I have a problem. A huge problem. And I can’t seem to get away from this problem because it’s always in my face: “big data this, big data that.” I just don’t get it. What is the big deal about big data?

In 1987, Milan Zeleny introduced the concept of the knowledge hierarchy, still in its infancy. In 1988, Russell Ackoff took this concept and developed it further, introducing a pyramid consisting of three tiers: understanding, knowledge, and wisdom. In later years, others adapted this hierarchy by adding data, creating the DIKW paradigm, which depicted the relationship between data, information, knowledge, and wisdom. Today, I present an addition to the pyramid, or rather, an alternative approach: The Noisy DIK Paradigm.

The idea is that data doesn’t just exist on its own. Data is a derivation of noise. And noise is omnipresent. That is, if you believe in the Big Bang Theory. You know when you turn on the TV and all you see is static? That’s noise. In fact, it’s the most incredible noise there is. About 1% of the static on the screen is the afterglow of the big bang. And this afterglow is the cosmic microwave background that lurks every crevasse of the universe.

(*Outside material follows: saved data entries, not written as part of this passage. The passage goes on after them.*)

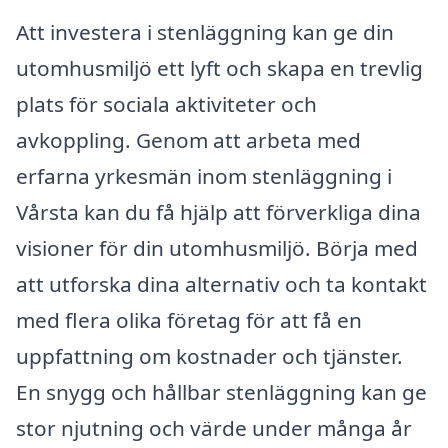
Att investera i stenläggning kan ge din
utomhusmiljö ett lyft och skapa en trevlig
plats för sociala aktiviteter och
avkoppling. Genom att arbeta med
erfarna yrkesmän inom stenläggning i
Vårsta kan du få hjälp att förverkliga dina
visioner för din utomhusmiljö. Börja med
att utforska dina alternativ och ta kontakt
med flera olika företag för att få en
uppfattning om kostnader och tjänster.
En snygg och hållbar stenläggning kan ge
stor njutning och värde under många år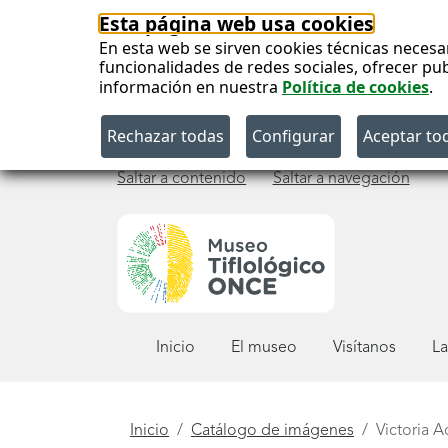
Esta página web usa cookies
En esta web se sirven cookies técnicas necesa
funcionalidades de redes sociales, ofrecer pu
información en nuestra
Política de cookies
.
Saltar a contenido
Saltar a navegación
Menú
Inicio
El museo
Visítanos
La
principal
Está
Inicio
Catálogo de imágenes
Victoria 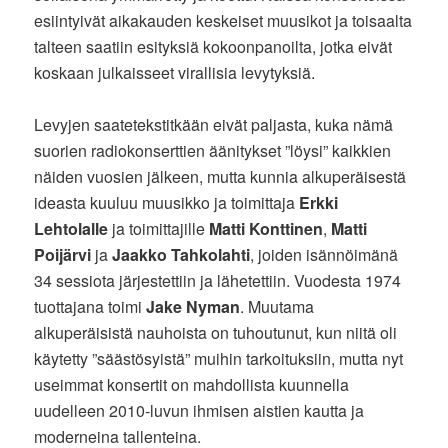
esiintyivät aikakauden keskeiset muusikot ja toisaalta
talteen saatiin esityksiä kokoonpanoilta, jotka eivät
koskaan julkaisseet virallisia levytyksiä.
Levyjen saatetekstitkään eivät paljasta, kuka nämä
suorien radiokonserttien äänitykset ”löysi” kaikkien
näiden vuosien jälkeen, mutta kunnia alkuperäisestä
ideasta kuuluu muusikko ja toimittaja
Erkki
Lehtolalle
ja toimittajille
Matti Konttinen
,
Matti
Poijärvi
ja
Jaakko Tahkolahti
, joiden isännöimänä
34 sessiota järjestettiin ja lähetettiin. Vuodesta 1974
tuottajana toimi
Jake Nyman
. Muutama
alkuperäisistä nauhoista on tuhoutunut, kun niitä oli
käytetty ”säästösyistä” muihin tarkoituksiin, mutta nyt
useimmat konsertit on mahdollista kuunnella
uudelleen 2010-luvun ihmisen aistien kautta ja
moderneina tallenteina.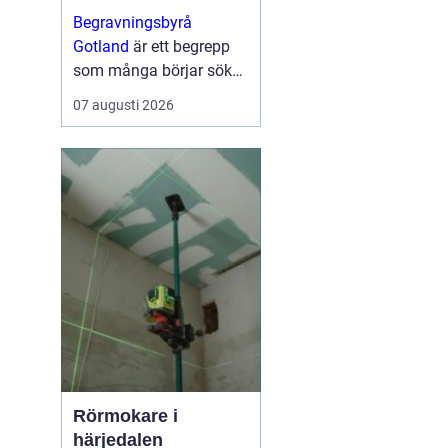
genom hela
Begravningsbyrå
avskedet
Gotland
är ett begrepp
som många börjar söka
på i samma stund som
07 augusti 2026
sorgen slår till och
frågorna hopar sig. När
nå...
Rörmokare i
härjedalen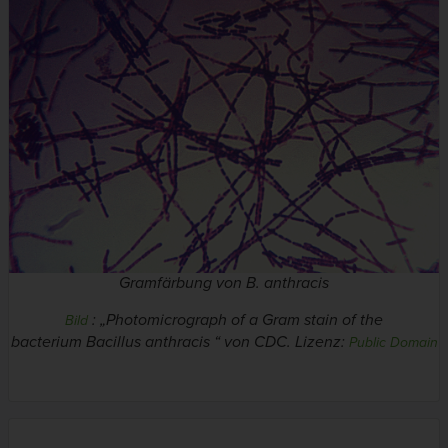
Gramfärbung von
B. anthracis
: „Photomicrograph of a Gram stain of the
Bild
bacterium
Bacillus anthracis
“ von CDC. Lizenz:
Public Domain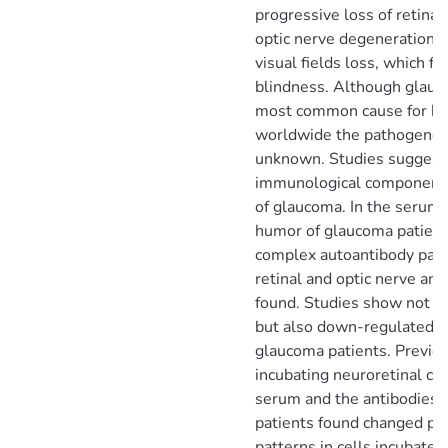
progressive loss of retinal 
optic nerve degeneration 
visual fields loss, which fi
blindness. Although glauc
most common cause for bl
worldwide the pathogenesis
unknown. Studies suggest
immunological component 
of glaucoma. In the serum
humor of glaucoma patient
complex autoantibody patt
retinal and optic nerve an
found. Studies show not o
but also down-regulated a
glaucoma patients. Previo
incubating neuroretinal cel
serum and the antibodies 
patients found changed pr
patterns in cells incubate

The point is that noise is inescapable. It can be disruptive, irrational, scattered, and annoying, yet we, as humans have the ability to manipulate a lot of this noise into something logical.

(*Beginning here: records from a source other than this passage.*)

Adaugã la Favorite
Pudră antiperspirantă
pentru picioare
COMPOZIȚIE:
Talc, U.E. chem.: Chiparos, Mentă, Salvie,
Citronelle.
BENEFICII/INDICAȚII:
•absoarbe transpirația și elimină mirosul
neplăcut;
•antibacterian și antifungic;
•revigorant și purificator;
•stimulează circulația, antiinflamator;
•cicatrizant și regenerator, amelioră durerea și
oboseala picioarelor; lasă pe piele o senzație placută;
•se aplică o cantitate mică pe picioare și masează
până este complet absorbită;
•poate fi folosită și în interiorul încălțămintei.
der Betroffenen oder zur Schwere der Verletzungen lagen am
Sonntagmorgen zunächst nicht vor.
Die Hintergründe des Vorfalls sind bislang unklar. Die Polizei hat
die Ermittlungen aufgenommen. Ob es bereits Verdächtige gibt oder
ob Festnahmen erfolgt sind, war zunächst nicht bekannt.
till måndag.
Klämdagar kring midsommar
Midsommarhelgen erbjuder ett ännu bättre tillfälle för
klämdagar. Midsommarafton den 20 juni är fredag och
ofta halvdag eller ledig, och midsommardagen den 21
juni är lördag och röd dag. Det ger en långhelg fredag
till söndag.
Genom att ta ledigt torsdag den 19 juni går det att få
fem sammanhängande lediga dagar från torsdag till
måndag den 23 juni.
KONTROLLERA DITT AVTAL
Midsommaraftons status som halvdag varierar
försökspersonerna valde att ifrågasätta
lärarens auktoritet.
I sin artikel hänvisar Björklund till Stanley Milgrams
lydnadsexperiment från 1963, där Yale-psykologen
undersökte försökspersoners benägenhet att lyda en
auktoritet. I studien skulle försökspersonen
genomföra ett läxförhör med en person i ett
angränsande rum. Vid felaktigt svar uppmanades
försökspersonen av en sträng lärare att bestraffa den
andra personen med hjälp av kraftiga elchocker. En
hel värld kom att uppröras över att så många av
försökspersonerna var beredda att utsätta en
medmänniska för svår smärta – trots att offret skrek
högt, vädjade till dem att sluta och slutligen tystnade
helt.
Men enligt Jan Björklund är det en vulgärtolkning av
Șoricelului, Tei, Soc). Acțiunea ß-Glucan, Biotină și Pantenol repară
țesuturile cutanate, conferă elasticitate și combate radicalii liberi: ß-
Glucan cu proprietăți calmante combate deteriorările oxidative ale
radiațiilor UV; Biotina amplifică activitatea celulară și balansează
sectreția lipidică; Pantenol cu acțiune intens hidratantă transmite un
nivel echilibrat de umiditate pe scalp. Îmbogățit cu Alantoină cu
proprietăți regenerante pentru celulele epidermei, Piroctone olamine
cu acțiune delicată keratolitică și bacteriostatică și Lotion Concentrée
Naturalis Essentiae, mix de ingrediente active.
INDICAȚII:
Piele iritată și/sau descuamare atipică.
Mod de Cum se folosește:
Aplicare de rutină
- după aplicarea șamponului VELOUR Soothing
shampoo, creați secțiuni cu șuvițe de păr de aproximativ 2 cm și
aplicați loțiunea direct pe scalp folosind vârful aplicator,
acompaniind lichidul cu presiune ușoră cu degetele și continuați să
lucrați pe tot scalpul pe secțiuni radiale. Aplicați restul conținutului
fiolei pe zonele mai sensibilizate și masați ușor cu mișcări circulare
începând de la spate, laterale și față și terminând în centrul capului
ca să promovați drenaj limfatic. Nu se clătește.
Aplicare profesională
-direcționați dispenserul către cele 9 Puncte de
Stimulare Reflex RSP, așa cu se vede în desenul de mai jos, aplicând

Let’s take sound for example.

When sound has no structure or direction, it is simply noise. It is chaos which is impossible to understand due to its lack of logic and rationality. Yet, we, as humans, have the capability to take this disordered sound and turn it into something meaningful; something beautiful. Music.

And no matter how complex the musical piece may be, and regardless if it is improvised, it will always be the result, or output, of a combination of a previously established algorithm where the independent variables derive from theory: riffs, scales, sequences, chords and human reasoning and intuition.

So if we can do this with sounds, what is preventing us from doing it with other types of noise?

At its core, all data is noise. In fact, I would argue that the notorious term “Big Data” is misleading. This concept that unstructured and meaningless qualitative and quantitative signals are data is simply untrue. Because that’s the exact definition of noise.

The moment that a signal becomes data is when it is contextualized and assigned a role. In other words, data exists only when it has the potential to become a variable. But even if you’ve managed to extract data from the noise, it is still not enough. Because data doesn’t provide you with any direct value until it has been organized, structured, processed, and interpreted. Only then, does data evolve to information and evolve once more to become knowledge.

So why is Big Data such an endeared word? Why do businesses insist on parading the fact that they really bring nothing to the table? And I ask you, truly and humbly, what actions can you really do with data?

I’m not saying that data is not important. On the contrary, knowledge cannot exist without data. But data is just one step in a process that deciphers noise to knowledge.


I feel like there is a serious misunderstanding in the industry that if addressed, could expedite innovation and new discoveries. And that misunderstanding is the focus on the D and not the link from I to K.



The reason that the hierarchy doesn’t stop at information is because although information is structured and organized data, it still doesn’t provide the end user with any insights or knowledge. And no matter how sophisticated a program or software may be or how visually stimulating it may be with its data visualization techniques, no computer can ever provide knowledge. Because knowledge is a reaction to the information it receives and the brain. And this reaction is always unique as each brain and individual have their own methods of reasoning and their own intuitions. And once this knowledge has been acquired, the only place it can be stored is in the brain. It is the only place that can understand what is being processed and what decisions are to be made based on this knowledge.

Businesses should begin focusing on being knowledge providers so that the end users can actually accomplish what the business set out to do in the first place. Focusing on the link between information and knowledge means providing a toolset for the end users. It means that businesses who pride themselves in their products should shift their approach to priding themselves in the service they provide.

Because at the end of the day, if I don’t understand how to use my data off of your product, your product is worthless.